INFORMATION PROVIDED =>
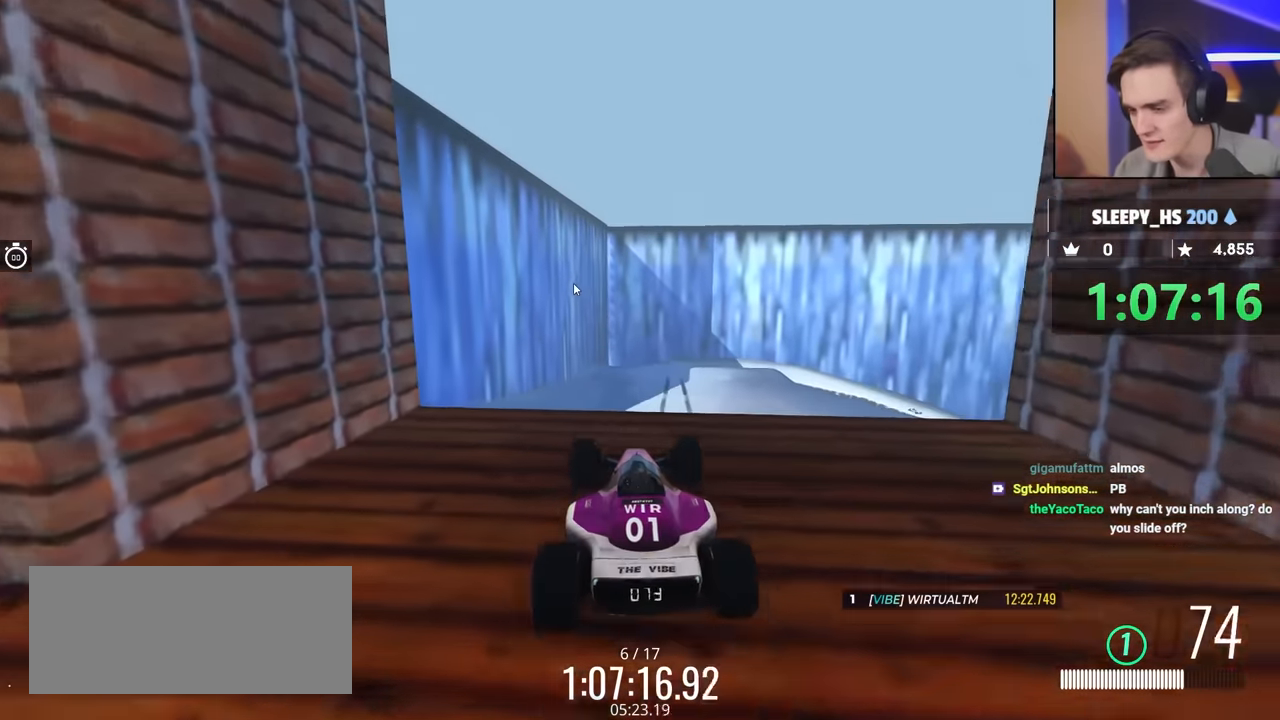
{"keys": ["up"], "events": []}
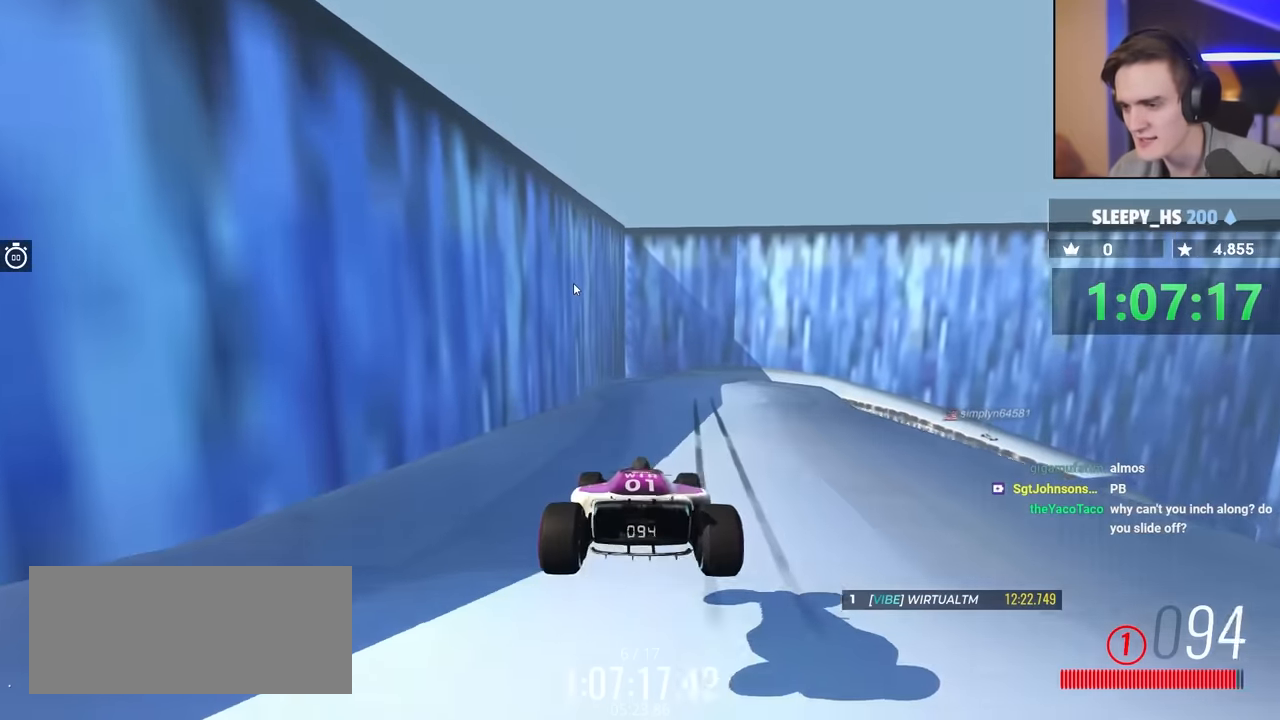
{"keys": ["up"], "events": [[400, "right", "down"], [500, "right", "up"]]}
...
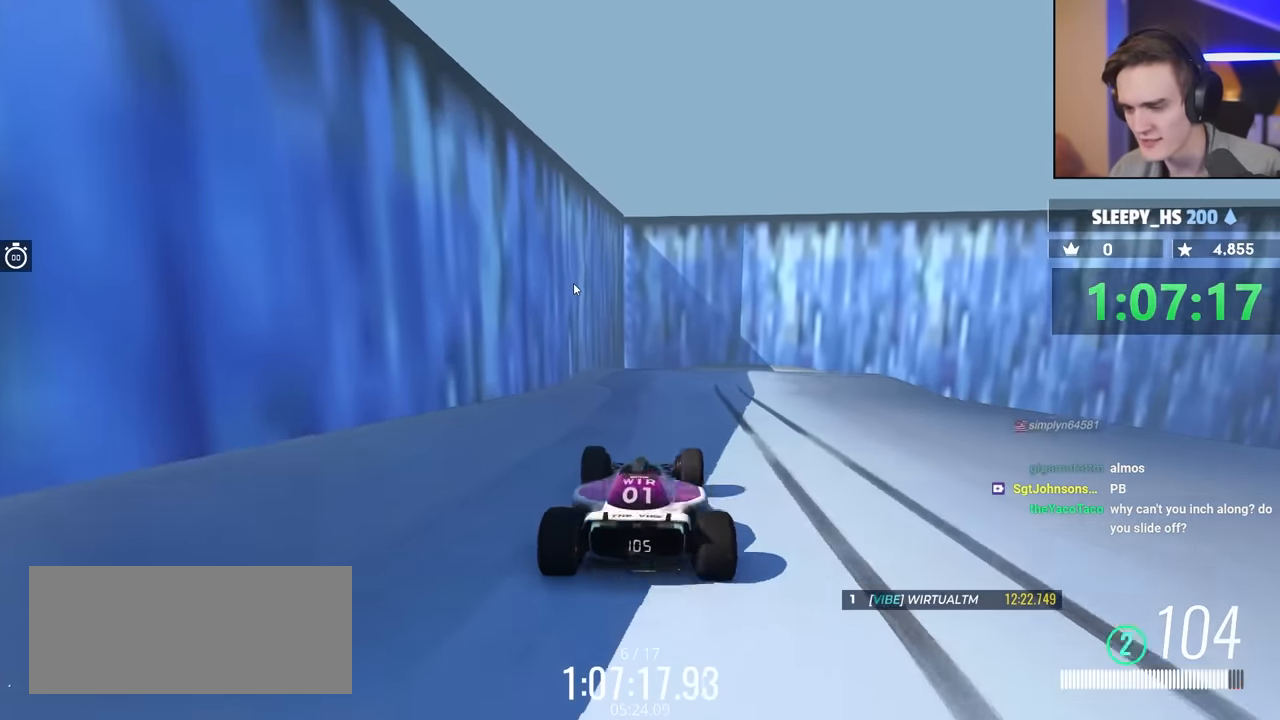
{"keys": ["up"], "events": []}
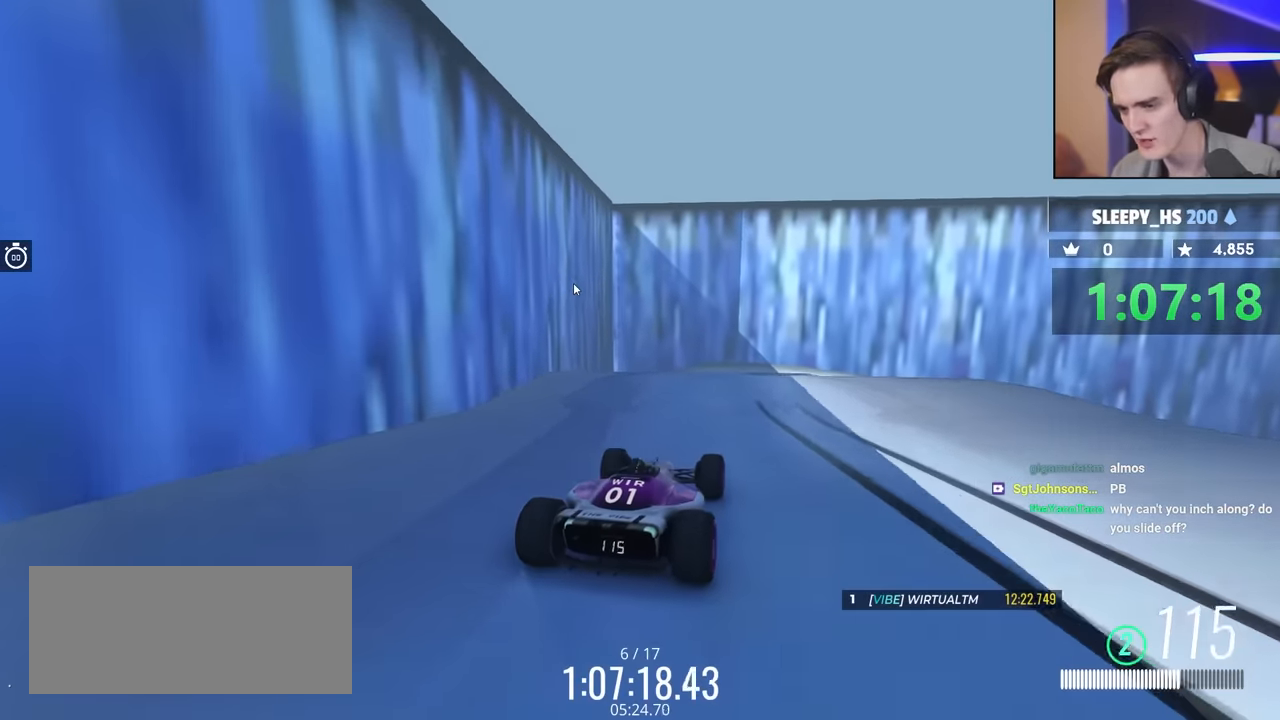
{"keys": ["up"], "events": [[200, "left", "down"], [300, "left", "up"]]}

WORK INSTRUCTIONS => Check the entries above line by line and return each one containing the word "down".

RESPONSE TO THE TASK =>
{"keys": ["up"], "events": [[400, "right", "down"], [500, "right", "up"]]}
{"keys": ["up"], "events": [[200, "left", "down"], [300, "left", "up"]]}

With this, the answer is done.